[Stored records]
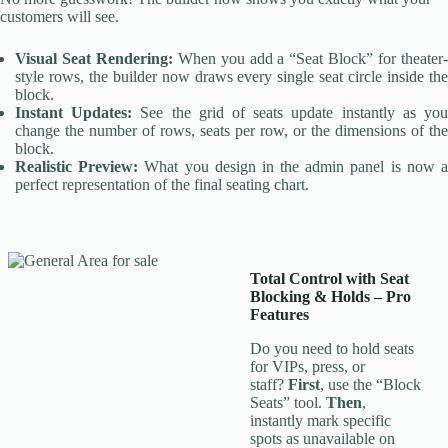
customers will see.
Visual Seat Rendering:
When you add a “Seat Block” for theater
style rows, the builder now draws every single seat circle inside the
block.
Instant Updates:
See the grid of seats update instantly as yo
change the number of rows, seats per row, or the dimensions of the
block.
Realistic Preview:
What you design in the admin panel is now 
perfect representation of the final seating chart.
Total Control with Seat
Blocking & Holds
–
Pro
Features
Do you need to hold seats
for VIPs, press, or
staff?
First
, use the “Block
Seats” tool.
Then
,
instantly mark specific
spots as unavailable on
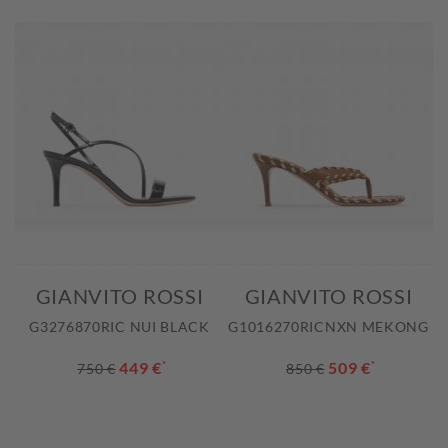
GIANVITO ROSSI
GIANVITO ROSSI
G3276870RIC NUI BLACK
G1016270RICNXN MEKONG
449 €
*
509 €
*
750 €
850 €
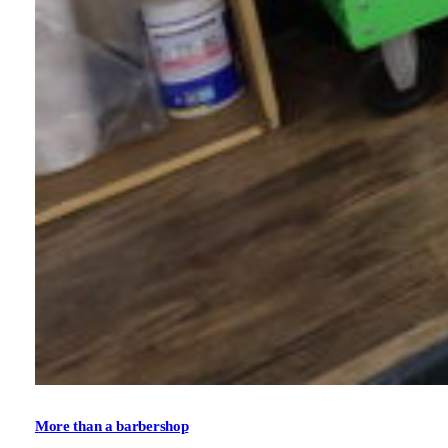
More than a barbershop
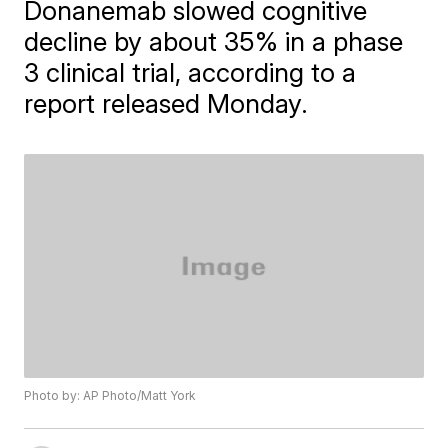
Donanemab slowed cognitive
decline by about 35% in a phase
3 clinical trial, according to a
report released Monday.
Photo by: AP Photo/Matt York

* **Directive**
Please find each line in the items above that contains the word "instantly" and copy those lines.

* **Your response**
See the grid of seats update instantly as yo
instantly mark specific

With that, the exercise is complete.